Я смутился. Но согласился.
— Не испортить бы, — сказал я ему.
— Ну, ничего, не бойся, вот краски.
Я искал в ящике краски. Вижу — «терр де сьенн», охры, «кость» и синяя прусская, а где же кадмиум?
— Что? — спросил он.
— Кадмиум, краплак, индийская, кобальт.
— Этих красок у меня нет, — говорит Сорокин. — Вот синяя берлинская лазурь — я этим пишу.
— Нет, — говорю я, — это не годится. Тут краски говорят в природе. Охрой это не сделать…
— Вот ты какой, — говорил Евграф Семенович, улыбаясь. — Вот что ты, — продолжал Сорокин, — совсем другой. Тебя все бранят. Но тело ты пишешь хорошо. А пейзажист. Удивляюсь я. Бранят тебя, говорят, что пишешь ты по-другому. Вроде как нарочно. А я думаю — нет, не нарочно. А так уж в тебе это есть что-то.
— Что же есть, — говорю я. — Просто повернее хочу отношения взять — контрасты, пятна…[281]
Этот разговор между художниками разных поколений, разных эпох, во многом разных взглядов на искусство ясно свидетельствует о развитии отечественной живописи, о смене художественных ориентиров, задач, методики работы при сохранении языка реализма. Однако творчество Константина Коровина в стенах училища — далеко не единственное тому подтверждение. Во второй половине 1880-х годов у Поленова в пейзажной мастерской занимался даровитый Александр Головин, позднее примкнувший к сообществу «Мир искусства». Коровин так рассказывал об этом: «В Москве, в Училище живописи, ваяния и зодчества, в 1886 году появился у нас ученик и в классе Поленова писал натюрморты (как сейчас помню, один из них — череп лошади). И писал он очень хорошо. Внешний вид, манера держать себя сразу же обратили на него особое внимание всех учеников, да и преподавателей. Это был А. Я. Головин.
Красавец-юноша, блондин, с расчесанным пробором вьющейся шевелюры — с пробором, тщательно приглаженным даже на затылке, — он удивил лохматых учеников нашей Школы. Фигура, прекрасный рост, изящное платье, изысканные манеры (он был лицеистом), конечно, составляли резкий контраст с бедно одетыми учениками Школы. И к тому еще на мизинце А. Я. Головина было кольцо — кольцо с бриллиантом!»[282] Шло время и диктовало свои новшества, появление младших поколений студентов постепенно меняло художественную суть самого училища.
Молодые художники пейзажной мастерской по достоинству оценили и нового наставника. Он вызывал у них неподдельный интерес — прекрасно говорил, увлеченно рассказывал о своих путешествиях, ставил необычные для них натюрморты и тематические постановки. К тому же доброжелательно относился ко всем ученикам, сочувственно к Алексею Кондратьевичу, зная о его болезнях и одиночестве.
В 1880–1890-е годы в стенах училища, как и на передвижных выставках, не стихали жаркие споры. В училище отношение к Поленову, как прежде к Саврасову, оставалось настороженным, порой и враждебным. Жанристы из класса В. Г. Перова и В. Е. Маковского у него не учились, называли пейзаж вздором, говорили, что рисунка и точности в нем нет — ветку дерева, например, можно расположить как угодно, а колорит вообще не важен, поскольку и одной черной краской можно создать шедевр.
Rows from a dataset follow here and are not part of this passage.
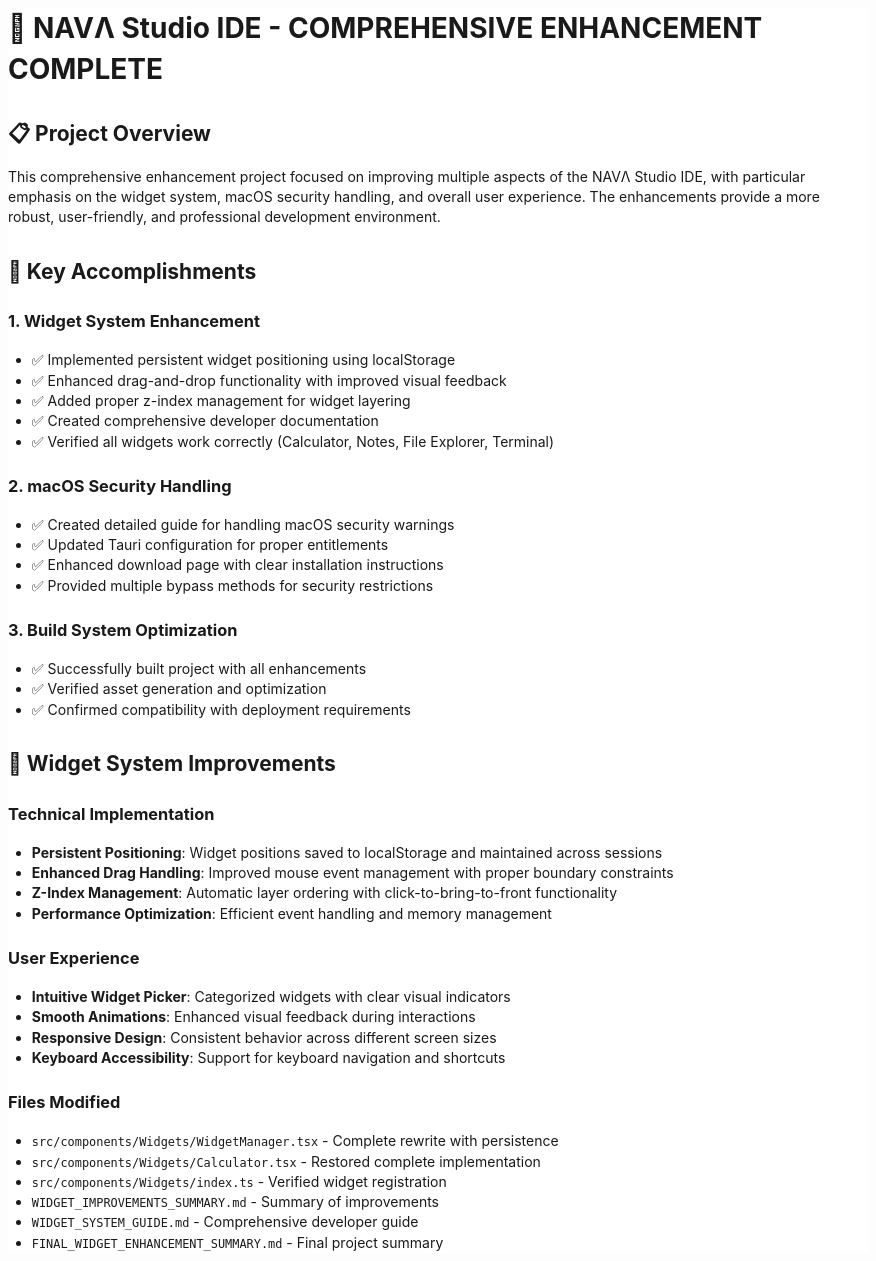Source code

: # 🎉 NAVΛ Studio IDE - COMPREHENSIVE ENHANCEMENT COMPLETE

## 📋 Project Overview

This comprehensive enhancement project focused on improving multiple aspects of the NAVΛ Studio IDE, with particular emphasis on the widget system, macOS security handling, and overall user experience. The enhancements provide a more robust, user-friendly, and professional development environment.

## 🎯 Key Accomplishments

### 1. **Widget System Enhancement**
- ✅ Implemented persistent widget positioning using localStorage
- ✅ Enhanced drag-and-drop functionality with improved visual feedback
- ✅ Added proper z-index management for widget layering
- ✅ Created comprehensive developer documentation
- ✅ Verified all widgets work correctly (Calculator, Notes, File Explorer, Terminal)

### 2. **macOS Security Handling**
- ✅ Created detailed guide for handling macOS security warnings
- ✅ Updated Tauri configuration for proper entitlements
- ✅ Enhanced download page with clear installation instructions
- ✅ Provided multiple bypass methods for security restrictions

### 3. **Build System Optimization**
- ✅ Successfully built project with all enhancements
- ✅ Verified asset generation and optimization
- ✅ Confirmed compatibility with deployment requirements

## 🧩 Widget System Improvements

### Technical Implementation
- **Persistent Positioning**: Widget positions saved to localStorage and maintained across sessions
- **Enhanced Drag Handling**: Improved mouse event management with proper boundary constraints
- **Z-Index Management**: Automatic layer ordering with click-to-bring-to-front functionality
- **Performance Optimization**: Efficient event handling and memory management

### User Experience
- **Intuitive Widget Picker**: Categorized widgets with clear visual indicators
- **Smooth Animations**: Enhanced visual feedback during interactions
- **Responsive Design**: Consistent behavior across different screen sizes
- **Keyboard Accessibility**: Support for keyboard navigation and shortcuts

### Files Modified
- `src/components/Widgets/WidgetManager.tsx` - Complete rewrite with persistence
- `src/components/Widgets/Calculator.tsx` - Restored complete implementation
- `src/components/Widgets/index.ts` - Verified widget registration
- `WIDGET_IMPROVEMENTS_SUMMARY.md` - Summary of improvements
- `WIDGET_SYSTEM_GUIDE.md` - Comprehensive developer guide
- `FINAL_WIDGET_ENHANCEMENT_SUMMARY.md` - Final project summary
Картины Василия Поленова, ныне составляющие классику отечественной живописи: «Московский дворик», «Бабушкин сад», «Старая мельница», «Зима», — обходили молчанием на передвижных выставках. Здесь всегда ждали новых полотен Ильи Репина — он был ближе и понятнее многим. К сожалению, слишком распространенным оставалось тогда мнение о том, что пейзаж не является «серьезным искусством», а скорее развлечением, не требующим ни мастерства, ни усилий, ни замысла.
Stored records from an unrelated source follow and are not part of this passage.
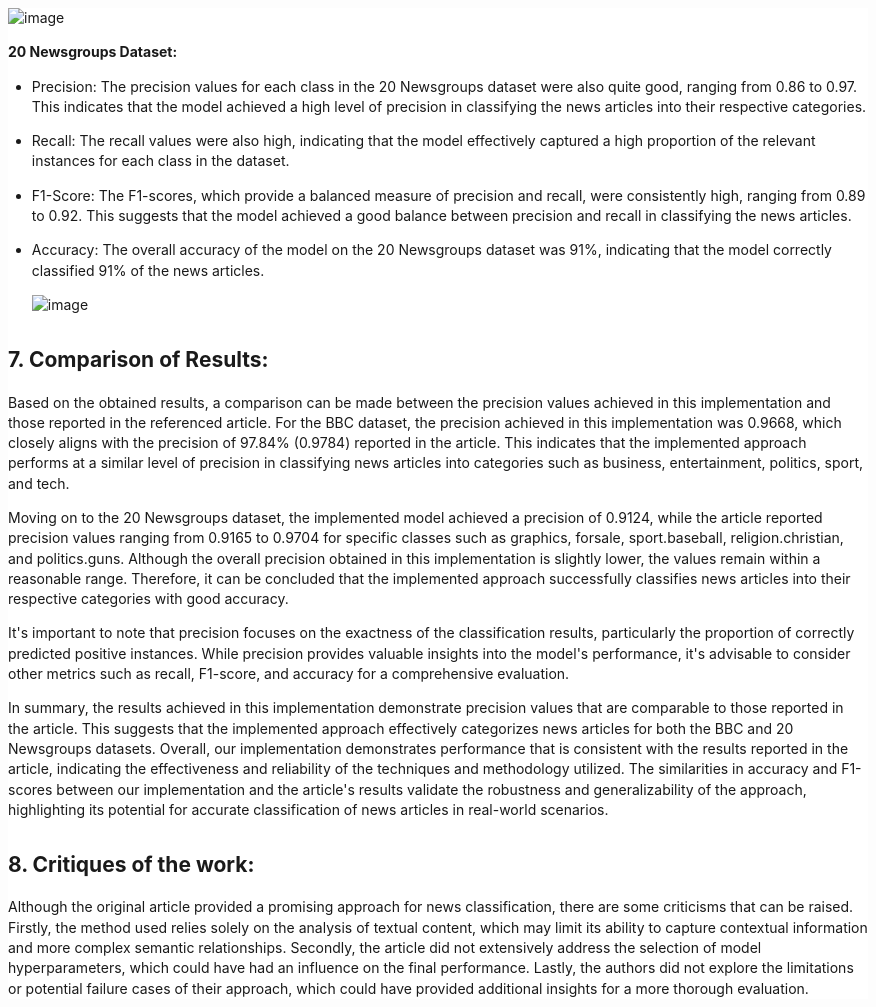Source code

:   ![image](https://github.com/ikram28/News-Classification/assets/86806466/6bd84043-32c1-41fd-bfc0-b5e416b59fd0)

  
**20 Newsgroups Dataset:**

- Precision: The precision values for each class in the 20 Newsgroups dataset were also quite good, ranging from 0.86 to 0.97. This indicates that the model achieved a high level of precision in classifying the news articles into their respective categories.
- Recall: The recall values were also high, indicating that the model effectively captured a high proportion of the relevant instances for each class in the dataset.
- F1-Score: The F1-scores, which provide a balanced measure of precision and recall, were consistently high, ranging from 0.89 to 0.92. This suggests that the model achieved a good balance between precision and recall in classifying the news articles.
- Accuracy: The overall accuracy of the model on the 20 Newsgroups dataset was 91%, indicating that the model correctly classified 91% of the news articles.
  
  ![image](https://github.com/ikram28/News-Classification/assets/86806466/6fc9541e-7ead-4b9d-8bec-8b0d176e0bd9)



<h2>7. Comparison of Results: </h2>

Based on the obtained results, a comparison can be made between the precision values achieved in this implementation and those reported in the referenced article. For the BBC dataset, the precision achieved in this implementation was 0.9668, which closely aligns with the precision of 97.84% (0.9784) reported in the article. This indicates that the implemented approach performs at a similar level of precision in classifying news articles into categories such as business, entertainment, politics, sport, and tech.

Moving on to the 20 Newsgroups dataset, the implemented model achieved a precision of 0.9124, while the article reported precision values ranging from 0.9165 to 0.9704 for specific classes such as graphics, forsale, sport.baseball, religion.christian, and politics.guns. Although the overall precision obtained in this implementation is slightly lower, the values remain within a reasonable range. Therefore, it can be concluded that the implemented approach successfully classifies news articles into their respective categories with good accuracy.

It's important to note that precision focuses on the exactness of the classification results, particularly the proportion of correctly predicted positive instances. While precision provides valuable insights into the model's performance, it's advisable to consider other metrics such as recall, F1-score, and accuracy for a comprehensive evaluation.

In summary, the results achieved in this implementation demonstrate precision values that are comparable to those reported in the article. This suggests that the implemented approach effectively categorizes news articles for both the BBC and 20 Newsgroups datasets.
Overall, our implementation demonstrates performance that is consistent with the results reported in the article, indicating the effectiveness and reliability of the techniques and methodology utilized. The similarities in accuracy and F1-scores between our implementation and the article's results validate the robustness and generalizability of the approach, highlighting its potential for accurate classification of news articles in real-world scenarios.

<h2>8. Critiques of the work:</h2>
Although the original article provided a promising approach for news classification, there are some criticisms that can be raised. Firstly, the method used relies solely on the analysis of textual content, which may limit its ability to capture contextual information and more complex semantic relationships. Secondly, the article did not extensively address the selection of model hyperparameters, which could have had an influence on the final performance. Lastly, the authors did not explore the limitations or potential failure cases of their approach, which could have provided additional insights for a more thorough evaluation.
Однако именно тому поколению художников, во главе которых стоял Алексей Саврасов (его произведения дали толчок развитию новаторской пейзажной живописи), удалось изменить отношение к пейзажному жанру.
Руководство Училища живописи, неоднократно так необъективно поступавшее с известным пейзажистом, не было благосклонно и к его воспитанникам. В 1884 году Левитан, получивший две малые серебряные медали и сдав все экзамены по наукам, считал себя окончившим учебный курс. Но Совет училища прислал ему бумагу о его увольнении 23 апреля 1884 года из-за «непосещения классов». Ему было предложено получить диплом неклассного художника, на основе которого он мог быть учителем рисования, и только. Несмотря на представленные письменные объяснения, он был лишен права писать картину на большую серебряную медаль и получил диплом неклассного художника.